Recently Ami Horowitz tried an experiment on the Berkeley campus of the University of California. First he waved an ISIS flag, loudly proclaiming the virtues of ISIS and the misdeeds of America. This evoked comments of “Good luck” and “Right on,” but not one negative remark. Next he waved an Israeli flag, proclaiming that Israel had a right to exist and that Hamas is a terrorist organization. This evoked comments such as “F**k Israel” and “All Israelis are killers,” but not one positive remark. How can anyone deny the leftist bias on American campuses?
Even the most timid person isn’t afraid of everything. Even the most paranoid person doesn’t have the energy to be on “red alert” all the time. We are selective in what we fear. What we’re afraid of says a lot about us.
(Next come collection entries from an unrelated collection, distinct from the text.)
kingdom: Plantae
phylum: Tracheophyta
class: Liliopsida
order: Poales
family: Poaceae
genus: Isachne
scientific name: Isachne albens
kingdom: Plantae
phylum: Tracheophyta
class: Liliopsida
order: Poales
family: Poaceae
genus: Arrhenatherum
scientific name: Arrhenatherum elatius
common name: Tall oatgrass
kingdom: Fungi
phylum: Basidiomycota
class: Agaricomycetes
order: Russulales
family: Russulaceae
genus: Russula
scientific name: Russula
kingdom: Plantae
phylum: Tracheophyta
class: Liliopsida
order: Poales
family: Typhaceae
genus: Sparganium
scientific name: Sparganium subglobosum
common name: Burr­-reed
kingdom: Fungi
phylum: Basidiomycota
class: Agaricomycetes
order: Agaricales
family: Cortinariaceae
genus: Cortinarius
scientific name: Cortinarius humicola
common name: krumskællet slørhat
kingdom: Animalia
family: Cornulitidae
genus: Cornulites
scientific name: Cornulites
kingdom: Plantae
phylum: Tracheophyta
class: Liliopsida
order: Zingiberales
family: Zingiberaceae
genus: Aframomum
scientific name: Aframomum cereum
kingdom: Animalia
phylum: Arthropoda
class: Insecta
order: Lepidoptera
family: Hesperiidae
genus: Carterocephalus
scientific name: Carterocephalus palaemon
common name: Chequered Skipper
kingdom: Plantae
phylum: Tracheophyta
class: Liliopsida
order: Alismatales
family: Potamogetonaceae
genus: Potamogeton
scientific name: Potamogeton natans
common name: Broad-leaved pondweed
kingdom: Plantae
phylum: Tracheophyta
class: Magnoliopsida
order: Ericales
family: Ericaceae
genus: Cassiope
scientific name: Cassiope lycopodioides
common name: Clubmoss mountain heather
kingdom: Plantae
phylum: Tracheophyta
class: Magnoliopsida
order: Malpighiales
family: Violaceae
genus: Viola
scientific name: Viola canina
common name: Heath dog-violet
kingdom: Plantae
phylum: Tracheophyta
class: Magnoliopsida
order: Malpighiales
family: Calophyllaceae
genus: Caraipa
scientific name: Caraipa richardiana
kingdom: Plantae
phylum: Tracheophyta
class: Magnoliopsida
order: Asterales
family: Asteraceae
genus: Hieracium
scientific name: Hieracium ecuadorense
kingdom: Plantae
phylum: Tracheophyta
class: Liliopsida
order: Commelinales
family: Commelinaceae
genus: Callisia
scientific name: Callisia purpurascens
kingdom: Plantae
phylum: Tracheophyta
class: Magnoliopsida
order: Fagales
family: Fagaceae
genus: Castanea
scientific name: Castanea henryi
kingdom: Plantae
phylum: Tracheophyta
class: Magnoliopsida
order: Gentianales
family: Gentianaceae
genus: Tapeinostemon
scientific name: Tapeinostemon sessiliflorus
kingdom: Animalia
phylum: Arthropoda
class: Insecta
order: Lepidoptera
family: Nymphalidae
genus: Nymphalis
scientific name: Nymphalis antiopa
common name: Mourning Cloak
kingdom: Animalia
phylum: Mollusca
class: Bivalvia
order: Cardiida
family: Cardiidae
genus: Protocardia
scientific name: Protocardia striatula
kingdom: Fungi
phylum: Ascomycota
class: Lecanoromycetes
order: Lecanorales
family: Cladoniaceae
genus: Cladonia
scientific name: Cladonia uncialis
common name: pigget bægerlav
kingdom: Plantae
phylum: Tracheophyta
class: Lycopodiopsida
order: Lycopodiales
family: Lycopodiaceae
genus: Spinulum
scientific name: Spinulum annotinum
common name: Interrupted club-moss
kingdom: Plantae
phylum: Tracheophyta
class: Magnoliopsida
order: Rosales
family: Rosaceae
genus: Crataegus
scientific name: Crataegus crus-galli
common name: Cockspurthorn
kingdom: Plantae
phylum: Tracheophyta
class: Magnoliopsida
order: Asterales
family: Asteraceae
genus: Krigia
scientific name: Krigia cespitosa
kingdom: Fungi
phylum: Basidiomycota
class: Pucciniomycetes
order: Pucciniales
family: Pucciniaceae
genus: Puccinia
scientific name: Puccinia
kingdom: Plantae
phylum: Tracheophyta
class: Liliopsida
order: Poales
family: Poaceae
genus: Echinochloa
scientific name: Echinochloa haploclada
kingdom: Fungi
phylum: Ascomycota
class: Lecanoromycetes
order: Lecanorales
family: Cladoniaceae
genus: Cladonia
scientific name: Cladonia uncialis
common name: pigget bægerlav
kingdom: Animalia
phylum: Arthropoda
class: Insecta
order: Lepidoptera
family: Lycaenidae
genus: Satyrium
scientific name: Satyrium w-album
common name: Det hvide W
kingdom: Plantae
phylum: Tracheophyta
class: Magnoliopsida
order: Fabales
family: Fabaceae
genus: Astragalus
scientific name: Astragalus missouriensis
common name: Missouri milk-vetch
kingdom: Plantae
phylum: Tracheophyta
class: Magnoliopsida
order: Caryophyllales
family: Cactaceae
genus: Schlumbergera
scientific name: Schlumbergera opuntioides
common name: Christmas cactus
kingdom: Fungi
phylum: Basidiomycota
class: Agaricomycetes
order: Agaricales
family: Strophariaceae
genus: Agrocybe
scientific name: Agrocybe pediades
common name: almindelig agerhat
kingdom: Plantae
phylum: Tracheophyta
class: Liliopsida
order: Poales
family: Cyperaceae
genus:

Some people are afraid of violence. They can empathize with the fisherman who rescued Elian Gonzalez from the sea, only to have the child snatched from his arms at the point of submachine guns that fire at the rate of ten rounds per second. They can empathize with Randy Weaver and the relatives of those who died at Waco.
Some people are afraid of heights. They can empathize with those who were forced by advancing flames to jump out of the 110-story World Trade towers. They can try to imagine what went through the jumpers’ minds in the ten seconds it took them to fall, before they hit the ground at 120 miles per hour.
Some people are afraid of flying. They can empathize with the airline passengers who saw cabin attendants’ throats slit, then wondered why the planes were descending.
Most people are afraid of war. They can empathize with our troops, who are risking their lives to end the war successfully, rather than with the terrorists, who started the war in the first place.
Almost everyone is afraid of nerve gas, lethal viruses, and nuclear bombs. Almost everyone can empathize with our military and intelligence personnel who are trying, despite stubborn opposition, to prevent such attacks.
But some people are afraid of small American flags. They are uncomfortable if some others display a flag, but they don’t. So they want everyone to remove the flags to make them comfortable. They are narcissists. They have difficulty empathizing with anyone. They are ingrates. They self-importantly ignore the many blessings the flag brings, while they focus laser-like on its imperfections, real or imagined. Avoid such people. Those who sneer at their blessings will soon lose them.
This says it better than I could:

It is the soldier, not the reporter,
Who has given us freedom of the press.
It is the soldier, not the poet,
Who has given us freedom of speech.
It is the soldier, not the campus organizer,
Who has given us the freedom to demonstrate.
It is the soldier who salutes the flag,
Who serves beneath the flag,
And whose coffin is draped by the flag,
Who allows the protester to burn the flag.